Pour un certain nombre de parents et de jeunes, ces cours sont importants. S’ils n’ont pas la garantie qu’ils seront organisés dans de bonnes conditions, ils pourraient se tourner vers des écoles convictionnelles. Cette dynamique renforcerait de facto la logique de division et de différenciation (les écoles catholiques, les écoles musulmanes, les écoles juives, etc.) que nous voyons de plus en plus. Alors que le PTB est plutôt favorable à une logique d’un enseignement public large et inclusif, accueillant la diversité. Il serait plutôt souhaitable que les pouvoirs publics puissent garder un regard sur les contenus des cours de religion/morale. Ce qui ne serait pas le cas si des parents devaient se tourner vers des alternatives à l’école.
Après les interventions du PTB et d'autres, les partis de la majorité ont finalement changé la formulation dans la résolution qu'ils proposent. On ne peut plus y lire que les conditions ne peuvent pas être « excessivement difficiles ». La résolution parle même de « conditions confortables ». Un pas en avant. Mais d'autres éléments nous font douter du sérieux de l'intention de la majorité de réaliser réellement des conditions « confortables ».
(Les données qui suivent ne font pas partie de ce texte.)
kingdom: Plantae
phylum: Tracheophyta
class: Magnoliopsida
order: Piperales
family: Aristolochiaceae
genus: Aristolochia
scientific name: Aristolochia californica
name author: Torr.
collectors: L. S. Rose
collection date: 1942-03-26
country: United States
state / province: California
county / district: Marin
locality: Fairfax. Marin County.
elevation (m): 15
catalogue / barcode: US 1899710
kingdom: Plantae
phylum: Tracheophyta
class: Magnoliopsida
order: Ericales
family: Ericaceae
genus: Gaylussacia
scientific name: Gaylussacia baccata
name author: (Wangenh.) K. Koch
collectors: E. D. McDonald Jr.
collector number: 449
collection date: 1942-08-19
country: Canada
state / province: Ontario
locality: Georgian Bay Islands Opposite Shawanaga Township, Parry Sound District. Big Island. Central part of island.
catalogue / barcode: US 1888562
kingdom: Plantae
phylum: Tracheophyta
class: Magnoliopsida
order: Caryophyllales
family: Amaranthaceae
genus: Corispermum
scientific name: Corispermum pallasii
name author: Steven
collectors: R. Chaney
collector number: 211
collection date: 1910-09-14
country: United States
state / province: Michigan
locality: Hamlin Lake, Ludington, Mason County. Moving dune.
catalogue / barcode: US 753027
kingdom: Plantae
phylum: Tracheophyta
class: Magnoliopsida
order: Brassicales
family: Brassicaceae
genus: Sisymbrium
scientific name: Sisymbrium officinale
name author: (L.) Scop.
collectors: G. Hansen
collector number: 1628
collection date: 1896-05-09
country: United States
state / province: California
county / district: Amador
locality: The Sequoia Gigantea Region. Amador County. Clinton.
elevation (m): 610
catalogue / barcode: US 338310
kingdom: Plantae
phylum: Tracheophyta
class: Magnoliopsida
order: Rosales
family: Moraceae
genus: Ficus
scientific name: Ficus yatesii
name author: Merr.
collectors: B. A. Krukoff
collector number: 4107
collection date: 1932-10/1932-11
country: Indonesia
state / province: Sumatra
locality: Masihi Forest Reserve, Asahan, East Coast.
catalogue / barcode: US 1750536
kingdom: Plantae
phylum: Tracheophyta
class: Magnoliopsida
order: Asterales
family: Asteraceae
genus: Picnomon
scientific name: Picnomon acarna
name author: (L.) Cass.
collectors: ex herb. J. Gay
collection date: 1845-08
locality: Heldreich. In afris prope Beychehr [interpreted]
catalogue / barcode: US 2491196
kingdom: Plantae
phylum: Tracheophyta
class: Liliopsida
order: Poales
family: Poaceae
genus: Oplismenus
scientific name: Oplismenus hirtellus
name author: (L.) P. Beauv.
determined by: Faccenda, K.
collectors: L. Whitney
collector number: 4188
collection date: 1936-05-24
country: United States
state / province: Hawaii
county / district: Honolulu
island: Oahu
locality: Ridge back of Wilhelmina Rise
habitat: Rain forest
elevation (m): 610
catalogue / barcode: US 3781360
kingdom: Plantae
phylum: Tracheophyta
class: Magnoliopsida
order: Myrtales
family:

Trois doutes concernant la résolution

1. De nouvelles missions, sans nouveaux moyens

Le premier doute est que la résolution impose, à terme, une réforme « budgétairement neutre ». Le PTB est d'avis qu’une meilleure connaissance et compréhension de l’autre dans le but de favoriser le « vivre ensemble », est de plus en plus importante dans une société diverse. Le dialogue interconvictionnel en fait évidemment partie. Il s’agit d’une mission que la société assigne à l’école. Une de plus. Et si on ajoute une mission, il faut y mettre les moyens : des heures de cours, des enseignants et donc des moyens financiers. Afin que l'école puisse mener à bien cette mission dans de bonnes conditions. Si la majorité est sincère dans son intention de vouloir investir dans cet apprentissage interculturel et de vivre ensemble, elle doit mettre des moyens supplémentaires. Dans ce cadre, le PTB est prêt à étudier et à envisager le passage à deux heures de CPC, en gardant l'heure actuelle de RLMO. Mais pas en la rendant optionnelle.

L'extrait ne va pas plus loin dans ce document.